Open on hosts running an NFS server with exported shares. Not enabled by default; commonly exposed inside data-center and storage networks.

Common attacks

  • Export enumeration to discover shared directories
  • Unauthenticated file read/write on world-accessible exports
  • Privilege escalation via no_root_squash misconfiguration
  • UID/GID spoofing to access other users' files (AUTH_SYS)

Hardening

  • Never export to * — restrict exports to specific hosts/subnets
  • Enable root_squash (avoid no_root_squash) and export read-only where possible
  • Use NFSv4 with Kerberos (krb5p) for authentication and encryption
  • Do not expose 2049 to the internet — keep it on trusted internal networks
  • Audit /etc/exports and showmount output regularly

nmap snippet

nmap -p2049 --script nfs-showmount,nfs-ls,nfs-statfs <target>

Replace <target> with the host or range you're authorized to scan.

What runs on port 2049?

Port 2049 is the standard port for NFS (Network File System), the Unix/Linux protocol for mounting and accessing remote directories as if they were local. NFSv4 consolidates everything onto port 2049, while NFSv2/v3 additionally rely on the portmapper (port 111) and ancillary services like mountd. It is the backbone of shared storage in many data centers and clusters.

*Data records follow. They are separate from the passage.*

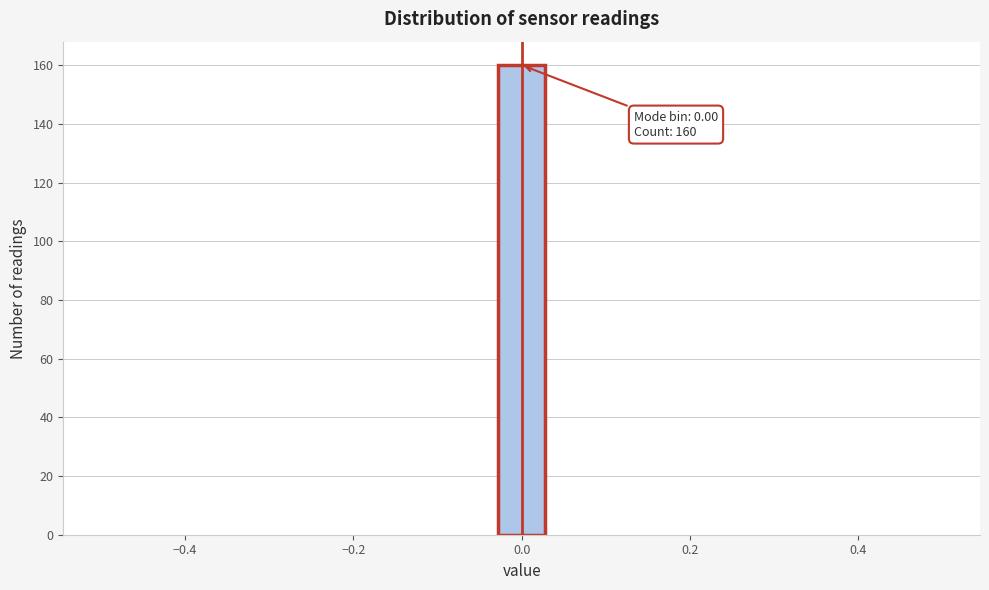

Read against the x-axis, roughly where is the centre of the tallest bar?

0.00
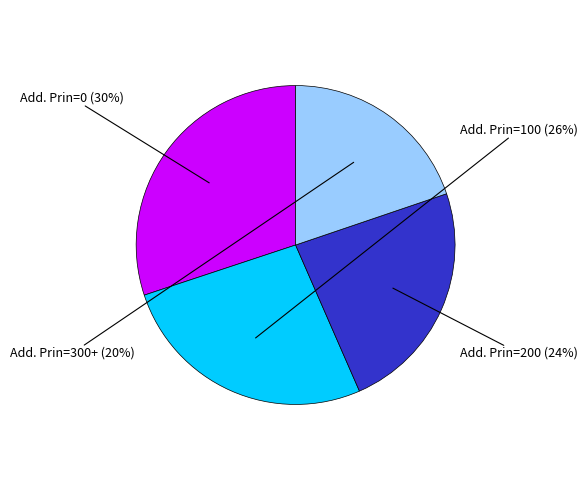

How many segments does this pie chart have?

4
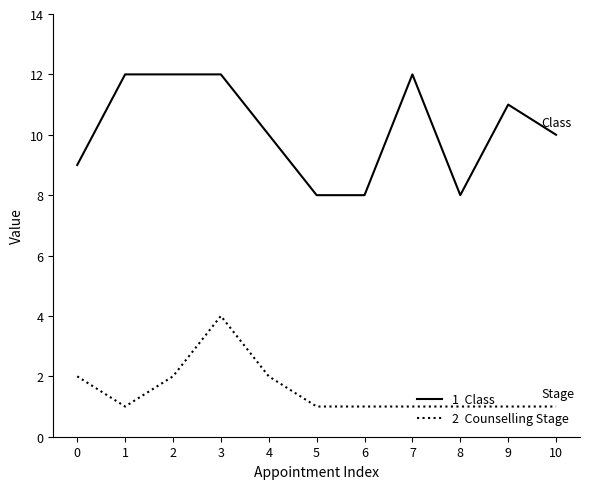

What is the maximum value shown in the chart?

12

Why it matters for security

Traditional NFS with AUTH_SYS authentication trusts whatever UID/GID the client claims, so anyone who can reach the export can impersonate any user and read or write their files. Loose exports (sharing to *) expose data to the whole network, and the no_root_squash option lets a remote root act as root on the share — a direct path to dropping SUID binaries or tampering with system files. Exposing 2049 to the internet is especially dangerous.

How it's attacked

Attackers run showmount -e or the nmap nfs-showmount script to list exported directories, then mount world-accessible shares and use nfs-ls to browse and exfiltrate data — often without any authentication. By spoofing UID/GID they reach other users' files. Where no_root_squash is set, they write a root-owned SUID binary to escalate privileges on the host owning the data.

Hardening checklist

Never export to * — limit each export to specific hosts or subnets and make it read-only where possible. Keep root_squash on and avoid no_root_squash. Move to NFSv4 with Kerberos (krb5p) for real authentication and encryption instead of trusting client UIDs. Keep 2049 (and 111) off the internet, confined to trusted segments, and audit /etc/exports regularly. Use the nmap snippet above to enumerate exports on systems you are authorized to test.

Related ports

Port 111Port 445Port 2048Port 20048

Frequently asked questions

Is NFS on port 2049 secure?
Only if hardened. Classic NFS (AUTH_SYS) trusts the client-supplied UID/GID, so an attacker on the network can impersonate any user. Use NFSv4 with Kerberos and tight export rules.
What is the no_root_squash risk?
no_root_squash lets a remote root user act as root on the export. An attacker can write a SUID binary or modify files to escalate privileges on the server's data.